Ideal for huge amounts of data. May be a good fit for bad or even no connectivity. If a migration takes more than a week because of the connectivity – it may be better to use AWS Snow Family devices.

Edge computing

Processing data when it is created at an edge location (a location without connectivity). Data is being pre-processed/feed to machine learning or transcoded (video) at the edge location.

2 devices types that can run EC2 instances or Lambda functions:

Snowball Edge
- Compute optimized:
  42TB HDDs or 28TB NVMe. 104vCPUs, 416 GB RAM, optional GPU. Clustering available for up to 16 nodes.
- Storage optimized:
  40 vCPUs, 80GB RAM, 80 TB HDD
Snowcone
2 CPUs, 4GB RAM, wired or wireless access USB-C power or battery

AWS OpsHub

Piece of software to install on PC or Mac etc. and gives the functionality for managing the Snow Family devices.

Amazon Managed Streaming for Apache Kafka (AWS MSK)

A fully managed service. Deployed in VPC, Multi-AZ (up to 3). Data is stored on EBS (Elastic Block Store) volumes.

In comparison with Kinesis you can create custom configurations:

For ex. increase the message size limit from 1MB to 10MB

MSK security

Communication between Kafka brokers, as well as between Kafka broker and client may be configured to use TLS encryption. Data at rest stored on EBS is encrypted using KMS (Key Management Service).
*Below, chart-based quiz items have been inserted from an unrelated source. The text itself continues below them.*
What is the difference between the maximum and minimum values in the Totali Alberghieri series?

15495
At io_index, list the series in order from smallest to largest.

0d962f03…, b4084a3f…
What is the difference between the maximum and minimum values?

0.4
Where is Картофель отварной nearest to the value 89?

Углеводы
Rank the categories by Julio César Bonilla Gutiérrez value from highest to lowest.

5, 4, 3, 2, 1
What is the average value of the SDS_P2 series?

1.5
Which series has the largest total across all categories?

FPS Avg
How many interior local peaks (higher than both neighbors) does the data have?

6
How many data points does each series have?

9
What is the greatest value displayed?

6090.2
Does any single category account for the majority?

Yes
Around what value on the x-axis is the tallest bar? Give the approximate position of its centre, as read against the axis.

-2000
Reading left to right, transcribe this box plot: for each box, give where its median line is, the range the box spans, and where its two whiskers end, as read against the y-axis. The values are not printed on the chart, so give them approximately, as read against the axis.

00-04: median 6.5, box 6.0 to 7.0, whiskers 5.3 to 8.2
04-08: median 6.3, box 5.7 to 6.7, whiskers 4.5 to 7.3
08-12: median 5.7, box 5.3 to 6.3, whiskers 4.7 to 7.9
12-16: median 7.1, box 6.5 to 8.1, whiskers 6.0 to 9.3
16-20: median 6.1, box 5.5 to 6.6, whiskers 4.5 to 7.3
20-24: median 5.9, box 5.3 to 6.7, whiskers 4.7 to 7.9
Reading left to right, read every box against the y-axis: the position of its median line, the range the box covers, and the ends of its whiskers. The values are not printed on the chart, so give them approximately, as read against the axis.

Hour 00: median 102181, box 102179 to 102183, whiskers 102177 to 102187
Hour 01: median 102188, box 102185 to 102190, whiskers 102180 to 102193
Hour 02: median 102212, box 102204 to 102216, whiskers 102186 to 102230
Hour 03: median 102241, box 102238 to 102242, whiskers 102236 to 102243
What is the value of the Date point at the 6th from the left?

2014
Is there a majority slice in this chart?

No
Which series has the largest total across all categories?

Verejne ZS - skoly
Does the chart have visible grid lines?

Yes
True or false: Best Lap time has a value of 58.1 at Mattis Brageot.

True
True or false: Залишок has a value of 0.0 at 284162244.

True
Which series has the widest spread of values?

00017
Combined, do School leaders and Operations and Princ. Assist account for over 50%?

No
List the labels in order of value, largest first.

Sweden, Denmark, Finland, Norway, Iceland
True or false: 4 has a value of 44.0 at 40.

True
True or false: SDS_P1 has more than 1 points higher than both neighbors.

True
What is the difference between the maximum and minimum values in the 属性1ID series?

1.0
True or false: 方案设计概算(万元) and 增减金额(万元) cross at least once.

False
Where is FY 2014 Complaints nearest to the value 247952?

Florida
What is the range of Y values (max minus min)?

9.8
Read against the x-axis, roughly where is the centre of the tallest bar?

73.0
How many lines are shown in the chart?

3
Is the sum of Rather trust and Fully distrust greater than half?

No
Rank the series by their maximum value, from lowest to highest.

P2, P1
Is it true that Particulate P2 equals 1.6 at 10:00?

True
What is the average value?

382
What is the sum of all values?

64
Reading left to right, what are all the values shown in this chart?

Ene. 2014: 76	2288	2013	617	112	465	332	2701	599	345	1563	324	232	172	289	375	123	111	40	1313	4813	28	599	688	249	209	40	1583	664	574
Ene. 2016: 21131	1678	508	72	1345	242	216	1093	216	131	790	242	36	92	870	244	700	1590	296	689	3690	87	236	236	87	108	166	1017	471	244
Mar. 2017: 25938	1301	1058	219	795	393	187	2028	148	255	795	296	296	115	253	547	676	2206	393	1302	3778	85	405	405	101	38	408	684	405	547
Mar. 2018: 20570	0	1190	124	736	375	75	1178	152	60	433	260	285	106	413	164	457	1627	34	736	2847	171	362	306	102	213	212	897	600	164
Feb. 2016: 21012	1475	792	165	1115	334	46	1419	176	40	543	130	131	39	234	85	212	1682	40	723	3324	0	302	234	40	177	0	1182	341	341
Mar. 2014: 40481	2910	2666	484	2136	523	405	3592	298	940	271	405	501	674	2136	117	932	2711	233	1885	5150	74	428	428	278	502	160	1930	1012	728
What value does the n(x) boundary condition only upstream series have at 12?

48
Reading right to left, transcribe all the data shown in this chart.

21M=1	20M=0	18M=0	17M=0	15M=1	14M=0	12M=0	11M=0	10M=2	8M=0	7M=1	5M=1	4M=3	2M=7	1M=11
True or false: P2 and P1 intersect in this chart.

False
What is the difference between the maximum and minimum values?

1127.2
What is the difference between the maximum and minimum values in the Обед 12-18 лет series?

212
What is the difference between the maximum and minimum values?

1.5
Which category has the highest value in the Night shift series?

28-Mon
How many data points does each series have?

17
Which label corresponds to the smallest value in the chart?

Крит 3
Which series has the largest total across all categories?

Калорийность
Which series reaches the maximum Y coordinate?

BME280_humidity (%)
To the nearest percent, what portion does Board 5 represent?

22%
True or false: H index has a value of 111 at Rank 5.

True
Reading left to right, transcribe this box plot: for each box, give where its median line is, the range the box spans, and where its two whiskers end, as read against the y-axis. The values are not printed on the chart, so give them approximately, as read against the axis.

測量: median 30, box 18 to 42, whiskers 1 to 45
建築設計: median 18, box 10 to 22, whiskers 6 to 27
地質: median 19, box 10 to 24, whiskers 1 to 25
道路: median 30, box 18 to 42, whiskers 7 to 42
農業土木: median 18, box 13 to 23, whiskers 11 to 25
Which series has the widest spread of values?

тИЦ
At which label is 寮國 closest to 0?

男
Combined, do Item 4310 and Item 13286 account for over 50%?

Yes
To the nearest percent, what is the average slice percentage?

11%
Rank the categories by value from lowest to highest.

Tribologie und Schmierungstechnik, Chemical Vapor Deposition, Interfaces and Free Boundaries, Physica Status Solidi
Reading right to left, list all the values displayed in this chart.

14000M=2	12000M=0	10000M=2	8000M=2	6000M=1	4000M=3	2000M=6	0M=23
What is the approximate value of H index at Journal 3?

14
Authentication and authorization:

Mutual TLS (TLS for authentication), requires usage of Kafka ACLs (for authorization)
SASL/SCRAM (username and password), requires usage of Kafka ACLs (for authorization)
IAM Access Control – for both authentication (AuthN) and authorization (AuthZ)

Monitoring

CloudWatch metrics available:

Basic monitoring – cluster and brokers metrics
Enhanced monitoring – extra metrics on brokers
Topic-level monitoring – extra topics metrics

Prometheus monitoring:

Done using a port opened on the broker which allows to export cluster, brokers and topics metrics
May use JMX Exporter for above metrics
Or use Node Exporter for CPU and disk metrics

Broker logs can be delivered to:

CloudWatch
S3
Kinesis Data Streams

Kafka Connect in AWS

Kafka Connect framework in AWS is called MSK Connect. If supports auto-scaling (for increasing/decreasing the workers count).

MSK Serverless

No cluster provisioning required! Only define the topics required and how many partitions per topic. Security model available is IAM Access Control.